● TEXT BLOCK
• • • • • • •

= Forest inventory =

Systematic collection of information about a forested area for assessment or analysis

Forest inventory is the systematic collection of data and forest information for assessment or analysis. An estimate of the value and possible uses of timber is an important part of the broader information required to sustain ecosystems. When taking forest inventory the following are important things to measure and note: species, diameter at breast height (DBH), height, site quality, age, and defects. From the data collected one can calculate the number of trees per acre, the basal area, the volume of trees in an area, and the value of the timber. Inventories can be done for other reasons than just calculating the value. A forest can be cruised to visually assess timber and determine potential fire hazards and the risk of fire. The results of this type of inventory can be used in preventive actions and also awareness. Wildlife surveys can be undertaken in conjunction with timber inventory to determine the number and type of wildlife within a forest. The aim of the statistical forest inventory is to provide comprehensive information about the state and dynamics of forests for strategic and management planning. Merely looking at the forest for assessment is called taxation.

• • • • • • •

● GIVEN INFORMATION
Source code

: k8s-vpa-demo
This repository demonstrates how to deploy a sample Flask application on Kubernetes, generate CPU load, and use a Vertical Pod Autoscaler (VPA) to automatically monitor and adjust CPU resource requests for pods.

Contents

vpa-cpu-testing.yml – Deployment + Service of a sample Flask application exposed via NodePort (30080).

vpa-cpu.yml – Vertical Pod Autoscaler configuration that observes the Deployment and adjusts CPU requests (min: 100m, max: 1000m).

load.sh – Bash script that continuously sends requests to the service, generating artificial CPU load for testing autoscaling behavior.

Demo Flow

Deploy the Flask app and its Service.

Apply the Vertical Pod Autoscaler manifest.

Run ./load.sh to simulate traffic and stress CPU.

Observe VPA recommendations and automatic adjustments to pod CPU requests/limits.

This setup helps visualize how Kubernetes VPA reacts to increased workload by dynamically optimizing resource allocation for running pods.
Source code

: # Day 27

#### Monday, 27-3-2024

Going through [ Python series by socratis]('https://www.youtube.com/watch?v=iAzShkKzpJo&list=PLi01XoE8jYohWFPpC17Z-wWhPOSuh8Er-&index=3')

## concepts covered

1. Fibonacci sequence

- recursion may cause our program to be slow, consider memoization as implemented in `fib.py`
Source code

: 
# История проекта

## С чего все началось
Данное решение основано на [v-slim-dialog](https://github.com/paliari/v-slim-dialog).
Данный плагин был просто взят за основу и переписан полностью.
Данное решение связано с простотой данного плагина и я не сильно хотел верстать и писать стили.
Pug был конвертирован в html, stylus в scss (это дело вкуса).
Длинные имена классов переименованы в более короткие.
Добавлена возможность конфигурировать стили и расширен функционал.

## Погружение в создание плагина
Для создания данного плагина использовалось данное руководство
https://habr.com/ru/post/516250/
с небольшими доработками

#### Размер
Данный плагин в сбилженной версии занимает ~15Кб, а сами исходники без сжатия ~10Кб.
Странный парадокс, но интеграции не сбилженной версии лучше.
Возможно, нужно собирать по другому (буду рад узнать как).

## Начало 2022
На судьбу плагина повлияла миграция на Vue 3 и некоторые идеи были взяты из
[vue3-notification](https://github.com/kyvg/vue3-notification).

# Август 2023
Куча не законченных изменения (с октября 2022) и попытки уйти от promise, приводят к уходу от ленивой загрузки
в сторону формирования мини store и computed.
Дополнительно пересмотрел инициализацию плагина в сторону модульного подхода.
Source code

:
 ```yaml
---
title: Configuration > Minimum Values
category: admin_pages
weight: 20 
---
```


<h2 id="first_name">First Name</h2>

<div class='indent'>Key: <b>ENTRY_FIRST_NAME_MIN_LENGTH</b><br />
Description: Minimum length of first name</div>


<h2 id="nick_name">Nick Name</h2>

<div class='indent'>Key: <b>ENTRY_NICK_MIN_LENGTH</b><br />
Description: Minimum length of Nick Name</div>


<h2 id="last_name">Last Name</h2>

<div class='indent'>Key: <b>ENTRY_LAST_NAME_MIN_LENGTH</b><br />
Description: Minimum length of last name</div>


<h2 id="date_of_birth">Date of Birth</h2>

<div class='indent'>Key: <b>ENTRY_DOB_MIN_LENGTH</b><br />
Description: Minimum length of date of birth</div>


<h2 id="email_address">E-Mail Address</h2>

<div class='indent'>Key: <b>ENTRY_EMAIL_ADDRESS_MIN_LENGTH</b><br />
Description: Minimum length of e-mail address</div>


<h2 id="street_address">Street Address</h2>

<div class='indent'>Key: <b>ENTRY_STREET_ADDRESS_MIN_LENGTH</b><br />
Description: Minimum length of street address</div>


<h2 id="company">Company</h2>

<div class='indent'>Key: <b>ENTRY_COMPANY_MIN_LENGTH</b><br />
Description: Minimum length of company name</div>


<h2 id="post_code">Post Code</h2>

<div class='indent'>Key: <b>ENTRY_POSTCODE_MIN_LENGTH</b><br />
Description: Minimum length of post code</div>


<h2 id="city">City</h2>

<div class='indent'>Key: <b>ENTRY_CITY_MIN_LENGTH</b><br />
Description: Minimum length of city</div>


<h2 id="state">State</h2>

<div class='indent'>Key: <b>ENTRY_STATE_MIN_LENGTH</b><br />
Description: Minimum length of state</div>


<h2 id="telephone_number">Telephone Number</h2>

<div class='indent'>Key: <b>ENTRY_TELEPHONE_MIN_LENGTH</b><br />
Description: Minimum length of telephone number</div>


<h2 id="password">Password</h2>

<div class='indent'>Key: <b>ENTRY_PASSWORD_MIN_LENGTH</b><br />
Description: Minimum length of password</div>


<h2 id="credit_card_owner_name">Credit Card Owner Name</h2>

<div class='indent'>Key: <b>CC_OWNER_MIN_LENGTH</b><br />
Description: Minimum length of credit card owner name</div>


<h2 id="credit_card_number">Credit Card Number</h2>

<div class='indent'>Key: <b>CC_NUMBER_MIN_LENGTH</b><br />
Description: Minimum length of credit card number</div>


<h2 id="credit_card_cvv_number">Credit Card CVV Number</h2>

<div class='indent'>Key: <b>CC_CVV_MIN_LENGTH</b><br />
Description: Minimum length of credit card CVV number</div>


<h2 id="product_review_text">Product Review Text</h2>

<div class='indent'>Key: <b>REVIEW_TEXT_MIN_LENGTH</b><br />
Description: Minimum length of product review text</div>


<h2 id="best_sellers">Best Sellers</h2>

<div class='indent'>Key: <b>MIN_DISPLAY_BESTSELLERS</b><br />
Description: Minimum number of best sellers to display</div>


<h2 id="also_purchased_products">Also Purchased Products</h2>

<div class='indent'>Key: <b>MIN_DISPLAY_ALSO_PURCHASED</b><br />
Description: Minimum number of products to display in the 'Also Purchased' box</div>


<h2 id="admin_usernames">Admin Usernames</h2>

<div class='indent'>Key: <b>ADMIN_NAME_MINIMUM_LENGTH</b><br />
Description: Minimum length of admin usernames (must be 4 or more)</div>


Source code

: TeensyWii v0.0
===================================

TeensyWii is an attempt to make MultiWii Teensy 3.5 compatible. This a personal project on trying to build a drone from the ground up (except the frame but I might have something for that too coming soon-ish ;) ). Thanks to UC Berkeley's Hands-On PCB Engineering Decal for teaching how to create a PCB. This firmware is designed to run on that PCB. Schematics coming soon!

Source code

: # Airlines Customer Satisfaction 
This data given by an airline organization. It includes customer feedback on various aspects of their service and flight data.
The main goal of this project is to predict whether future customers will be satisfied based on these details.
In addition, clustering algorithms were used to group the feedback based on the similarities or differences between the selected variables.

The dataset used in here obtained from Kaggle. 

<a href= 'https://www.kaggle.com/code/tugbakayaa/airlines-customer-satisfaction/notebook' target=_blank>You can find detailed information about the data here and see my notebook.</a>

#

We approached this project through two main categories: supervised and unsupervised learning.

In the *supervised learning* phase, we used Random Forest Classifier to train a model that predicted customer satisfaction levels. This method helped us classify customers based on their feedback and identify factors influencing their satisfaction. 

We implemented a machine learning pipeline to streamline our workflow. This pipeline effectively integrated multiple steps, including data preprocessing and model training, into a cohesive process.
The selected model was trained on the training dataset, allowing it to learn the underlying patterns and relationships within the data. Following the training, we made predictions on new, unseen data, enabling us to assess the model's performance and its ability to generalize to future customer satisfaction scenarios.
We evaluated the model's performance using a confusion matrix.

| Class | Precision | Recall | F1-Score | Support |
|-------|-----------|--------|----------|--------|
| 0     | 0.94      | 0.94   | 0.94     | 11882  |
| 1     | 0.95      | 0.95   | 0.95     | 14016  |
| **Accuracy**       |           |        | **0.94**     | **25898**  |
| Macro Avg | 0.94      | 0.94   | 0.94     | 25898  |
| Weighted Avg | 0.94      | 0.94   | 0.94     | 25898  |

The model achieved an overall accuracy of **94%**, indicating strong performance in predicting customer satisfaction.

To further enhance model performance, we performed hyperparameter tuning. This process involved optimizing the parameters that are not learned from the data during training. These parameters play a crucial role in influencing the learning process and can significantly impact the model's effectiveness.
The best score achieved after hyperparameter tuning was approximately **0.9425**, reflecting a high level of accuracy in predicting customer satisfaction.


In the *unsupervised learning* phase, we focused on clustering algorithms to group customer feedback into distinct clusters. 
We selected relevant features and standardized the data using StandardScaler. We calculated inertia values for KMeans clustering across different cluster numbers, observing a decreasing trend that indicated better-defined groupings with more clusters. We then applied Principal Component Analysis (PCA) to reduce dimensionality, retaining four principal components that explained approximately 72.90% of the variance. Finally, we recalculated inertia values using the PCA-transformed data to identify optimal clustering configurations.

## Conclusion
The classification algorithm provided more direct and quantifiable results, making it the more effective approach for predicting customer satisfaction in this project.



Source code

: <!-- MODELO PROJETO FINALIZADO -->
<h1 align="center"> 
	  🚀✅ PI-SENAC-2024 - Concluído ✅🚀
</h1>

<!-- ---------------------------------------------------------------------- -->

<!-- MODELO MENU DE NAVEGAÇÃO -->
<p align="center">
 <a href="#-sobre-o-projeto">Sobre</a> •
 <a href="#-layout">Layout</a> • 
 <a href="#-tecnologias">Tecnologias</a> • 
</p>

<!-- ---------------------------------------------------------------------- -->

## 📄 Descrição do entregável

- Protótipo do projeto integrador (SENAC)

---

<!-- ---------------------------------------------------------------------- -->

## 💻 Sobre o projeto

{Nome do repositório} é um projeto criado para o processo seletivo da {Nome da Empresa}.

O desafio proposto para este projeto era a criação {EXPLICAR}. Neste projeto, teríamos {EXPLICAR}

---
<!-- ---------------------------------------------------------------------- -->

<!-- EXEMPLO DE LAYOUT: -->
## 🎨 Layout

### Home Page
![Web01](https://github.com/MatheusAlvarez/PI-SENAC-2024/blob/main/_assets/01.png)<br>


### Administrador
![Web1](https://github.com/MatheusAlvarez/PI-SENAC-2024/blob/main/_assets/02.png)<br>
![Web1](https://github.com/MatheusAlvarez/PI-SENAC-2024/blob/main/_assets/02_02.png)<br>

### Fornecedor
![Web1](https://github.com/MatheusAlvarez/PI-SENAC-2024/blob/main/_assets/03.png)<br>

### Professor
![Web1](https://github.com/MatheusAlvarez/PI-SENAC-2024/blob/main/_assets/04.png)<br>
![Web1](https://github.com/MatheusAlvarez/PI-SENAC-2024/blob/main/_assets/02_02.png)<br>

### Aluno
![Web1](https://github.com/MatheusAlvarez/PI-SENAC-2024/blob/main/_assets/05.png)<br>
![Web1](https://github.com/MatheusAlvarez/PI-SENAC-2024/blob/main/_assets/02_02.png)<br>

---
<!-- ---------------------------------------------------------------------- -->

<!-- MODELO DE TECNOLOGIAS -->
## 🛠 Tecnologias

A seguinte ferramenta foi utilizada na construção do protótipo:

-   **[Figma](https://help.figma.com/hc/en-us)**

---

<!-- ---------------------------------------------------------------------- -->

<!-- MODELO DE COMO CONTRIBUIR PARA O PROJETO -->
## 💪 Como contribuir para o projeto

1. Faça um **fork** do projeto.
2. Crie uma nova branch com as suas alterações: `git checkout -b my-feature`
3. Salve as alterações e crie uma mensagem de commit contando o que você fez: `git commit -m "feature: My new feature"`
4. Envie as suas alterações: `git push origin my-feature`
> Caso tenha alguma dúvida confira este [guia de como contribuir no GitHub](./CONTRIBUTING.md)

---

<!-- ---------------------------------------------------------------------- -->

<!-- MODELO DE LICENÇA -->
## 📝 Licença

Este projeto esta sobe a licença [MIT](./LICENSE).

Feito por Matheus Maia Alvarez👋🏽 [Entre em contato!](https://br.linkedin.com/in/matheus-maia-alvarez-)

• • • • • • •

● TASK PROMPT
Could you write the next part of the forest inventory passage, picking up after its closing sentence on taxation? The listing is separate from the forest inventory passage.

● RESPONSE
==History==
Surveying and taking inventory of trees originated in Europe in the late 18th century out of a fear that wood (the main source of fuel) would run out. The first information was organized into maps used to plan out usage. In the early 19th century forest harvesters estimated the volume and dispersal of trees within smaller forests with their eyes. More diverse and larger forests were divided into smaller sections of similar type trees that were individually estimated by visual inspection. These estimates were related together to figure out the entire forest's available resources. As the 19th century progressed so did the measurement techniques. New relationships between diameter, height, and volume were discovered and exploited. These newfound relationships allowed for a more accurate assessment of wood types and yields of much larger forests. By 1891, these surveys were conducted through sample-based methods involving statistical averages and more sophisticated measuring devices were implemented. In the 20th century, the statistical method of sampling had become well established and commonly used. Further developments, such as unequal probability sampling, arose. As the 20th century progressed, an understanding of co-efficients of error became clearer and the new technology of computers combined with the availability of aerial as well as satellite photography, further refined the process. Laser Scanning both terrestrially and aerially are now used alongside more manual methods. As a result, sampling accuracy and assessment values became more accurate and allowed for modern practices to arise.

A forest inventory does not only record the trees height, DBH and number for tree yield calculations. It also records the conditions of the forest, which might include (for example) geology, site conditions, tree health and other forest factors.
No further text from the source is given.